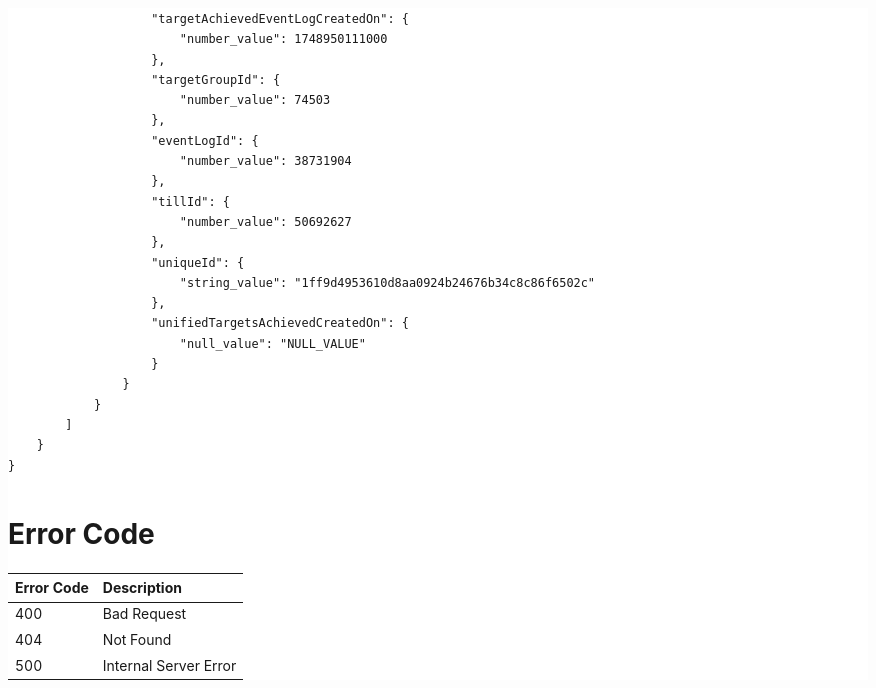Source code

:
 ```
                    "targetAchievedEventLogCreatedOn": {
                        "number_value": 1748950111000
                    },
                    "targetGroupId": {
                        "number_value": 74503
                    },
                    "eventLogId": {
                        "number_value": 38731904
                    },
                    "tillId": {
                        "number_value": 50692627
                    },
                    "uniqueId": {
                        "string_value": "1ff9d4953610d8aa0924b24676b34c8c86f6502c"
                    },
                    "unifiedTargetsAchievedCreatedOn": {
                        "null_value": "NULL_VALUE"
                    }
                }
            }
        ]
    }
}
```

# Error Code

| Error Code | Description           |
| :--------- | :-------------------- |
| 400        | Bad Request           |
| 404        | Not Found             |
| 500        | Internal Server Error |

________________

Reproduce the material word for word. Any pictures should be left out of the copy.

[Task answer]
Source code

:
 ```
                    "targetAchievedEventLogCreatedOn": {
                        "number_value": 1748950111000
                    },
                    "targetGroupId": {
                        "number_value": 74503
                    },
                    "eventLogId": {
                        "number_value": 38731904
                    },
                    "tillId": {
                        "number_value": 50692627
                    },
                    "uniqueId": {
                        "string_value": "1ff9d4953610d8aa0924b24676b34c8c86f6502c"
                    },
                    "unifiedTargetsAchievedCreatedOn": {
                        "null_value": "NULL_VALUE"
                    }
                }
            }
        ]
    }
}
```

# Error Code

| Error Code | Description           |
| :--------- | :-------------------- |
| 400        | Bad Request           |
| 404        | Not Found             |
| 500        | Internal Server Error |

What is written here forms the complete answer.